La tragedia vivida por los jóvenes ejidenses en las cuatro calles de la capital pone de triste y dramática actualidad el tan famoso botellón al que nuestros hijos parecen tan aficionados. Son las doce y media de la noche de un viernes, subimos por el paseo unos amigos, buscamos el americano del kiosco Amalia y la despedida de una tarde noche que ha salido bien. Bajando por la acera (aquella a la que en los años sesenta llamábamos los jóvenes de entonces el tontódromo) un grupo de chicas en minifalda, camisa y tacones de aguja buscan las cuatro calles y otros lugares donde pasar la noche y hacer el botellón. No puedo por menos que comentar con Antonio la vestimenta. ¿Es posible que a sus años nosotros tampoco pasáramos frio en las noches de este febrerillo el loco?
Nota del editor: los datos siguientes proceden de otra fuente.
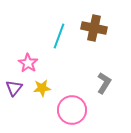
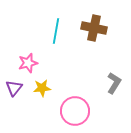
cyan line: moved 3 px left, 5 px up; rotated 10 degrees counterclockwise
pink star: rotated 24 degrees clockwise
gray L-shape: moved 10 px right
pink circle: moved 3 px right, 1 px down
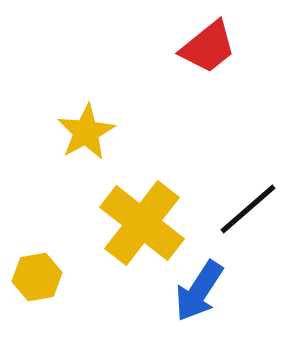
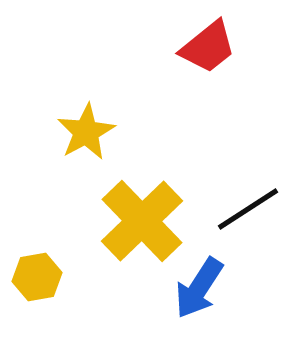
black line: rotated 8 degrees clockwise
yellow cross: moved 2 px up; rotated 8 degrees clockwise
blue arrow: moved 3 px up
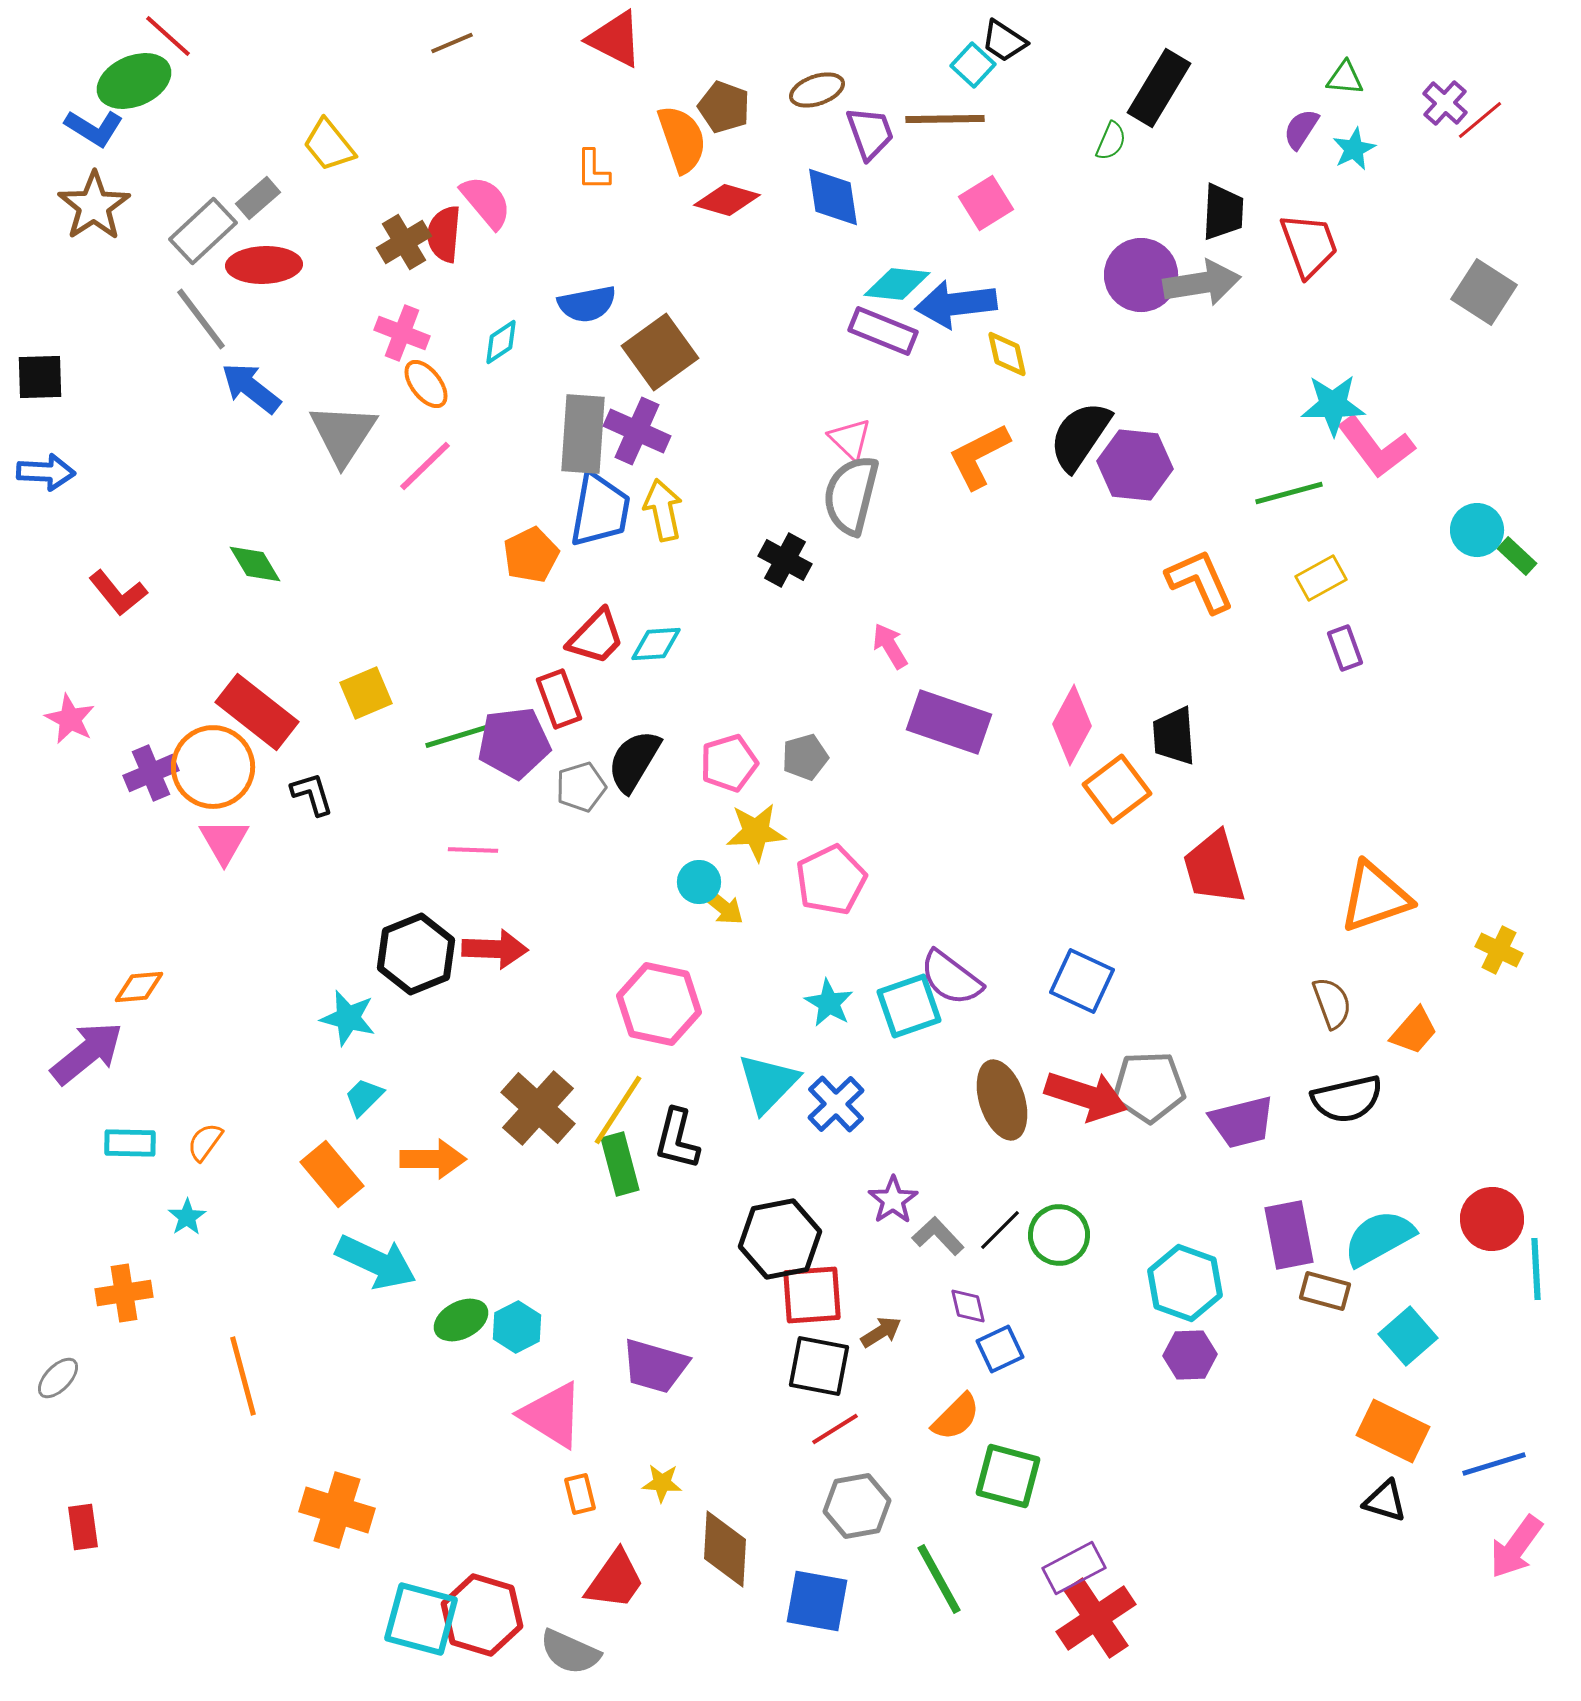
Es posible.
Mientras nosotros buscamos la estufa que Antonio tiene encendida en el kiosco, para acompañar mejor el trasiego del pasaíllo, los y las jóvenes almerienses siguen pasando por la Puerta de Pechina, camino de una noche llena de alcohol y para nosotros de frio. Ellos empiezan a vivir cuando los padres dan por cerrada la jornada. Ellos se abren a la vida diaria cuando nosotros la damos por finalizada. En medio de esas noches, frías o no, nuestros hijos se están jugando la vida. Y Algunos, para marcar el resto de nuestra existencia, la pierden.
¿Qué podemos hacer los padres ante la situación que viven? No vemos la vuelta a casa de nuestros hijos. No compartimos durante esos minutos el rictus de sus caras, el color de su piel, la pintura corrida de sus ojos. No participamos en el drama que se adivina en el fondo de su mirada. No nos asomamos al interior de sus vidas, quizás no queremos. ¿Es posible que no nos interese? Ni siquiera cuando el cuerpo de uno de nuestros hijos está tendido en la calle, parece dormido, con frio en sus carnes, y una sensación de derrota final en una mirada que no volverá a la vida. Sabemos a quién tenemos que llorar, y nuestras lágrimas por él manan a raudales, pero no a quién tenemos que culpar, no sabemos a quién dedicar la rabia que atenaza nuestras gargantas. ¿Tendríamos que mirar dentro de nosotros mismos? ¿Erramos en el trato que damos a esos hijos que a los catorce años se inician en el alcohol?